Thursday, December 18, 2008

A Christmas Memory

At Christmas time in 1966, my brother and I were at St. Joseph's Home for Boys in Washington, Georgia. We were not there as orphans - I cannot speak for my brother, but for me it was more like a year at summer camp. Run with an iron fist by a group of Catholic nuns, in their old-style habits that exposed only their faces and their hands, the home was situated on an enormous (or so it seemed to an eight-year-old) estate in an old manor house. The year after my brother and I left the home, it was moved to a new premises in Atlanta.

Some of the nuns provided elementary school instruction for the boys, and for children from the nearby town of Washington. I was then in the third grade, and my brother in the sixth. One of the nuns, younger than the others, taught us music. Some time before Christmas we were singing Christmas carols, and we were good enough to persuade a man who had connections in Augusta to arrange a taping of us for possible television broadcast. I should add that nobody at the home thought to consult any of the boys' parents or guardians (those of us who had them) about this boondoggle. On the appointed day, we were loaded onto a bus and taken to Augusta, about a half-hour's drive east on Interstate 20.
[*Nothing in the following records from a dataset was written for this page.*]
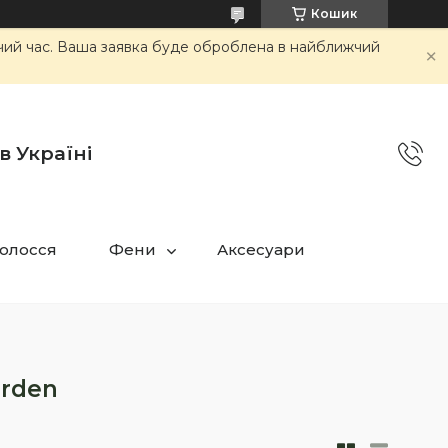
Кошик
очий час. Ваша заявка буде оброблена в найближчий
в Україні
олосся
Фени
Аксесуари
arden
At the studio we were shown into a large room with high ceilings from which big lights were suspended. The boys were arranged in bleachers, the "little" ones on one side and the "big" ones on the other. (This segregation of the boys was also enforced at the home. My brother was placed with the other big boys, and I rarely saw him.) Time being money in television, we were given no time to rehearse and, once we were all in our places, the taping commenced. I don't recall how long the taping lasted but it was stopped prematurely. Someone had made the miscalculation of using a large monitor TV that , unfortunately it turned out, was facing us. What happened next depended on the age of the boys and their degree of self-discipline. The big boys kept their composure on seeing themselves - for the first time in their lives - on television, despite their sometimes fixated staring at the monitor.
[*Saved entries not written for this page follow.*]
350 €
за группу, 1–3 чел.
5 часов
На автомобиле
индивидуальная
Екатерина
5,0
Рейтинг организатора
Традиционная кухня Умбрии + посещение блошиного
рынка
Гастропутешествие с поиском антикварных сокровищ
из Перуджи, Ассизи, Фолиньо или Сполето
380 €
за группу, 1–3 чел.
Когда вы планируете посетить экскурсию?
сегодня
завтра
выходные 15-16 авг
The Christmas carols continued unabated until the camera reached the little boys' faces, when there was an instantaneous breakdown in discipline. Concentrating their full attention on the faces they were pulling for the camera, caroling was quickly replaced by laughter and screams from the little boys section. A few minutes later the taping was halted, and without explanation everyone was shown out of the studio and back onto the bus.

Without formally reprimanding us on the way back to Washington, those of us who had momentarily forgotten the reason why we had gone to the TV studio, and I was one of them, were given an earful of the nuns' extreme displeasure over the next several days. The nuns had studied the video tape and had made note of the boys who had disrupted their plans to use our singing talents, such as they were, to publicize themselves and their boys' home.

We were told that some of the boys were going into town for Christmas caroling, but many of us whom the nuns had singled out were not allowed to go. I remember feeling pleased that I was not required to go hiking around in the cold, singing for strangers. Whoever it was that made the decision to use the TV monitor during the taping in Augusta had made a big mistake, but he had spared me, thanks to a bunch of spiteful nuns denied a chance at stardom, an otherwise disagreeable evening exploring the back streets of a small Southern town in December.